§ TASK LIST
A: In the passage about the planned New Delhi march, what new name was the march given, and what does it mean?
B: Copy out the part of the passage about the New Delhi march between "Organizer and Delhi" and "best-selling fiction writer.", inclusive.

§ SOURCE PASSAGE

######

Shifting blame from victims to perpetrators in crimes against women. It’s an idea which has inspired “SlutWalks” across the globe.

However, plans to arrange a protest in New Delhi have prompted questions about whether such marches are appropriate in India and if they change mindsets about women’s status in the conservative society.

India, a rapidly modernizing country, has a high incidence of rapes and sexual attacks against women. A government-backed United Nations survey found that about 85 percent of women in New Delhi are afraid of being sexually harassed while outside their homes for work or study.

Organizer and Delhi University student, Umang Sabarwal, said this week: “We want to focus on changing social attitudes toward women.

“Every time a woman is assaulted, people don’t blame the perpetrator of the crime. Instead women get a lecture about what they’re supposed to wear and where they can go or not go.”

Despite this, plans for the walk have also drawn criticism from many women who say the use of the term “slut walk” is derogatory.

“Naming the protest ‘slut walk’ degrades women even if it has shock value,” said Shobha De, a best-selling fiction writer.

As a result, the march, scheduled for late July, has been renamed “Besharmi Morcha,” which means “Shameless Protest” in Hindi.

“The idea is to reach out to a maximum number of people, and people in India are better versed in Hindi than English as opposed to other countries where the ‘SlutWalk’ has been a success,” said Mishika Singh, a college student involved in the campaign.

######

§ INFORMATION SHOWN
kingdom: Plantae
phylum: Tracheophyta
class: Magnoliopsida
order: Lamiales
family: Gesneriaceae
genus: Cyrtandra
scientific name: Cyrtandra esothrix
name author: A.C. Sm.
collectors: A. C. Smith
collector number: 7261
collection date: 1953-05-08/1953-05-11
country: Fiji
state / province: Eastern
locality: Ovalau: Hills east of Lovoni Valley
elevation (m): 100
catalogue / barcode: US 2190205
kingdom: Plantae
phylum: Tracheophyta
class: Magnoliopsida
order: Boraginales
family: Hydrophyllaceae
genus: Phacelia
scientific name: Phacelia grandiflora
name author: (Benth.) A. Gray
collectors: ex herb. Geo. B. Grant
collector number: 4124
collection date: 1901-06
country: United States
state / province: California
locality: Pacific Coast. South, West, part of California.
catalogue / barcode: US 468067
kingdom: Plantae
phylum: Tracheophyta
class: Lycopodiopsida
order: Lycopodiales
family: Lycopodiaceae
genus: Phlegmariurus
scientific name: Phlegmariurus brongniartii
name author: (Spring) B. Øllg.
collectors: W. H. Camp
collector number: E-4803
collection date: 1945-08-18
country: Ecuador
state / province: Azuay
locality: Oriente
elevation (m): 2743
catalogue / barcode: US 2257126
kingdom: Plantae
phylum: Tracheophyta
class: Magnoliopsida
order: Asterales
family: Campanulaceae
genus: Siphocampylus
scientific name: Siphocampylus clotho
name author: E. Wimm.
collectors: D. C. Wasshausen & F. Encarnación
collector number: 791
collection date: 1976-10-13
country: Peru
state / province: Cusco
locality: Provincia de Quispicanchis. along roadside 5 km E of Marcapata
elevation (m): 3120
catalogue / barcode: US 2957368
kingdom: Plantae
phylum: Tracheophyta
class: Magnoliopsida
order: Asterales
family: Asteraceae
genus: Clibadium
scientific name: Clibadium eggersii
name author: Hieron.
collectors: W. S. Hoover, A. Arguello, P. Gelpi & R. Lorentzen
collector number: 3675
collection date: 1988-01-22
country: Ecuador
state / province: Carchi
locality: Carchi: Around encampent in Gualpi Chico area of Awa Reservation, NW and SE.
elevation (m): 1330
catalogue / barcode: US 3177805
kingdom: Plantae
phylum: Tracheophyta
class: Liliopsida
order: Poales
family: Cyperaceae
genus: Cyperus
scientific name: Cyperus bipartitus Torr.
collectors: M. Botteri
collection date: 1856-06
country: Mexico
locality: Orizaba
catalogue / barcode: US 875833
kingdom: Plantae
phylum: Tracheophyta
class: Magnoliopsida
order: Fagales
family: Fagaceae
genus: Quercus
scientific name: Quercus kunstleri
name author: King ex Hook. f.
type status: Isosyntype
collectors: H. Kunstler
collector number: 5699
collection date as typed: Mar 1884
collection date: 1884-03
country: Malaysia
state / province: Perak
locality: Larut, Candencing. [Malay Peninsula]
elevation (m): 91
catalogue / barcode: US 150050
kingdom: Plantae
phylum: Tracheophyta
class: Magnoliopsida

######

§ YOUR WRITTEN ANSWERS
A: It was renamed "Besharmi Morcha," which means "Shameless Protest" in Hindi.

B:
Organizer and Delhi University student, Umang Sabarwal, said this week: “We want to focus on changing social attitudes toward women.

“Every time a woman is assaulted, people don’t blame the perpetrator of the crime. Instead women get a lecture about what they’re supposed to wear and where they can go or not go.”

Despite this, plans for the walk have also drawn criticism from many women who say the use of the term “slut walk” is derogatory.

“Naming the protest ‘slut walk’ degrades women even if it has shock value,” said Shobha De, a best-selling fiction writer.